Saída definitiva de Cleitinho deixa Flávio Bolsonaro sem palanque em MG
O senador Cleitinho (Republicanos-MG) não é Jesus Cristo, mas teve a candidatura ao governo mineiro negada por três vezes. A primeira, de modo formal, na convenção estadual realizada por seu partido no último dia 25. Cleitinho faltou ao evento sob a alegação de que estava em luto pelo irmão Matheus Azevedo, que morreu em 18 de julho, aos 30 anos, vítima de complicações causadas pela leucemia.
A segunda negativa, mais constrangedora, veio a público nesta segunda-feira (3), num vídeo divulgado pelo presidente do Republicanos, Marcos Pereira. Aos prantos, sem conseguir concluir algumas frases, o senador admitia estar sem condições emocionais para enfrentar uma campanha eleitoral. A saída honrosa pareceu o último capítulo da novela.
Mas nesta terça-feira (4), em nova recaída, Cleitinho foi à convenção nacional dos Republicanos e pediu novamente para concorrer ao Palácio Tiradentes. Desta vez, Marcos Pereira se irritou com o apelo e abriu mão do tom paternalista. “Não podemos ir para um processo eleitoral como esse, num partido que é sério e que cresceu em 20 anos, numa instabilidade”, disse o dirigente. “Eu seria irresponsável com o povo em colocar Minas nas mãos de uma pessoa que hora pensa uma coisa e cinco minutos depois pensa outra.”
Na passagem bíblica, o apóstolo Pedro nega Jesus por covardia e fragilidade espiritual. No episódio atual, quem demonstrou fraqueza foi o próprio Cleitinho, mesmo à frente de todas as pesquisas de intenção de voto para o Palácio Tiradentes. O senador jamais foi um homem da confiança dos Republicanos. Suas críticas públicas a correligionários e o vaivém de seu discurso vinham irritando a cúpula partidária.
Enquanto partido e ex-candidato discutem a relação, a corrida ao governo ganha novos contornos, bem como a eleição presidencial. Com mais de 16,3 milhões de brasileiros aptos a irem às urnas em outubro, o estado é o segundo maior colégio eleitoral do Brasil. Além disso, é um estado-pêndulo da política nacional – uma “amostra da nação”. Nas últimas 12 eleições presidenciais democráticas, o candidato eleito foi também o mais votado em Minas.
O primeiro efeito da saída de Cleitinho é o prejuízo à campanha de Flávio Bolsonaro (PL) ao Planalto. Flávio tentava costurar uma aliança para garantir palanque forte em Minas Gerais – o que dependia da manutenção da candidatura do senador mineiro ao governo. Sem ela, o projeto da extrema direita perde força e competitividade.

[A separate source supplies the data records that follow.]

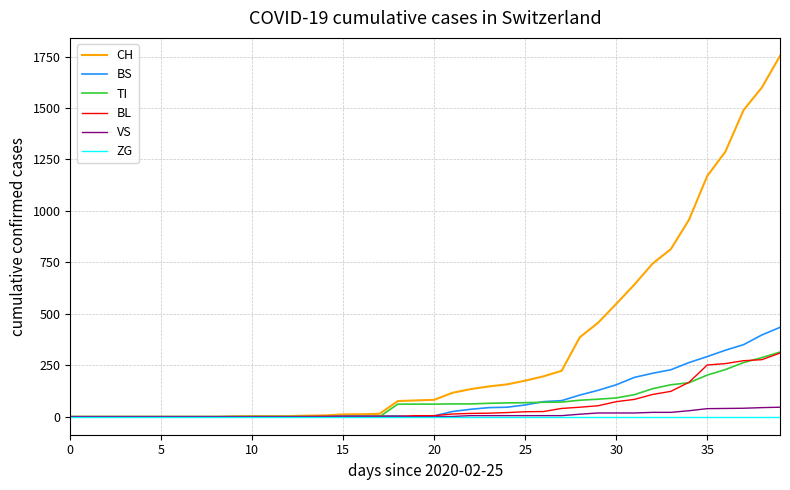

How many values in the CH series are below 82?

20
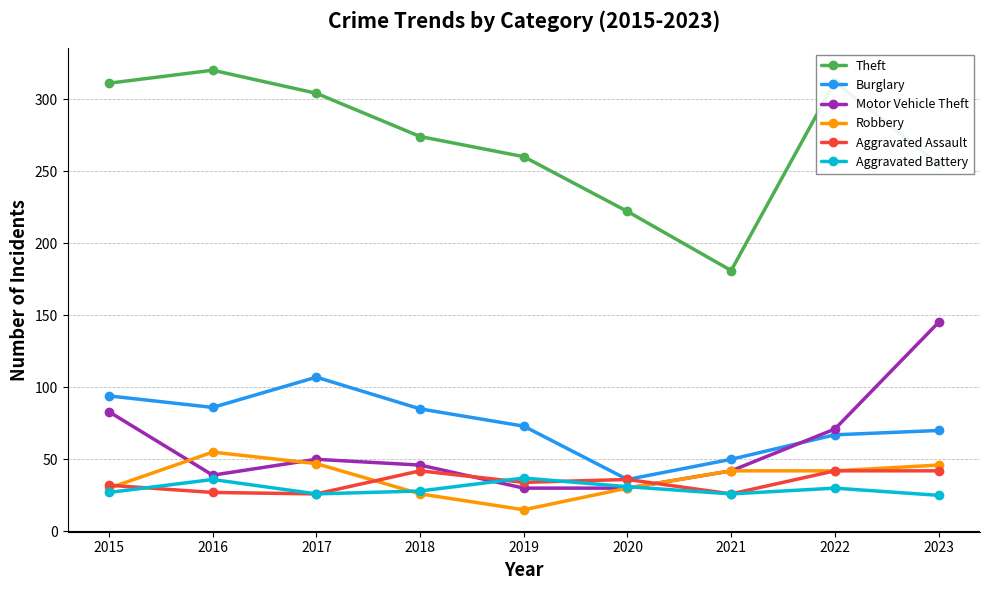

What is the greatest value displayed?

320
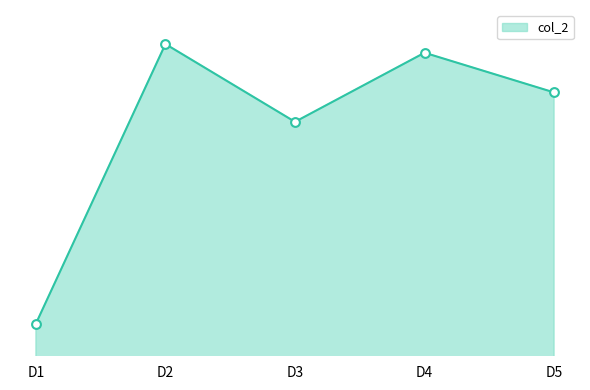

Between D1 and D3, which is larger?

D3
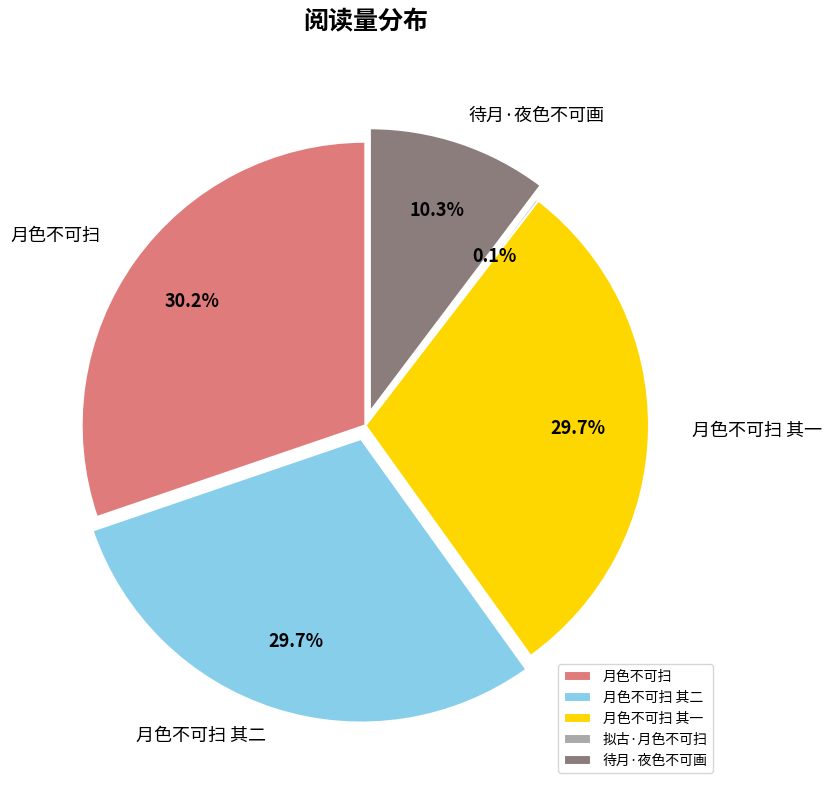

What percentage is the 月色不可扫 slice, to the nearest percent?

30%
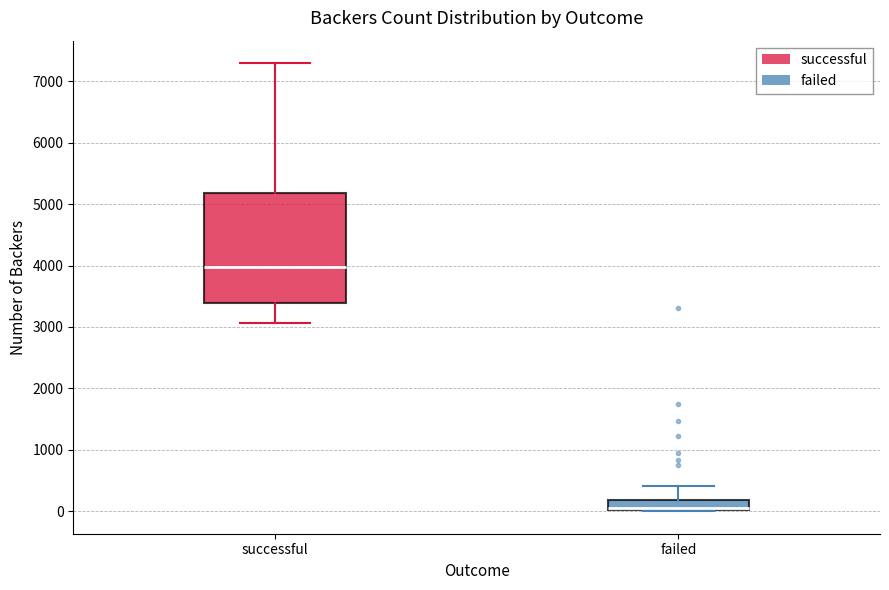

Where does the median line of the box for failed sit on the y-axis? The values are not printed on the chart, so give them approximately, as read against the axis.

100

A última rodada da pesquisa Quaest, divulgada em 28 de julho, testou nomes do PL – os empresários Flávio Roscoe e Vittorio Medioli. Nenhum deles passava de 4%, mesmo no cenário que já previa a desistência de Cleitinho. O governador Mateus Simões (PSD) é do campo conservador, mas não está em cogitação. Ele apoiará a candidatura presidencial de Romeu Zema (Novo), de quem foi vice até abril e herdou o Palácio Tiradentes. Assim, a menos de duas semanas para o início oficial da campanha, Flávio Bolsonaro está isolado em Minas.
Outro elemento que deve afetar o projeto bolsonarista é o fortalecimento de candidatos ao governo estadual da base do presidente Lula. Na simulação da Quaest que exclui Cleitinho, os concorrentes que mais pontuam são Alexandre Kalil (PDT, 15%) e Patrus Ananias (PT, 13%). Só na sequência é que aparecem Mateus Simões (PSD, 9%) e Gabriel Azevedo (MDB, 6%). O número de votos não válidos ou indecisos segue alto, totalizando 50%.
Existe uma possibilidade real de a campanha local deslanchar sem que um candidato ao governo mineiro ligado ao bolsonarismo se viabilize. Dada a volatilidade do eleitorado, a disputa está aberta. Já na sucessão ao Planalto, o cenário pode estar mais favorável à esquerda, que venceu cinco das últimas seis eleições presidenciais em Minas. A reorganização da direita no estado se tornou um desafio adicional para a campanha de Flávio Bolsonaro.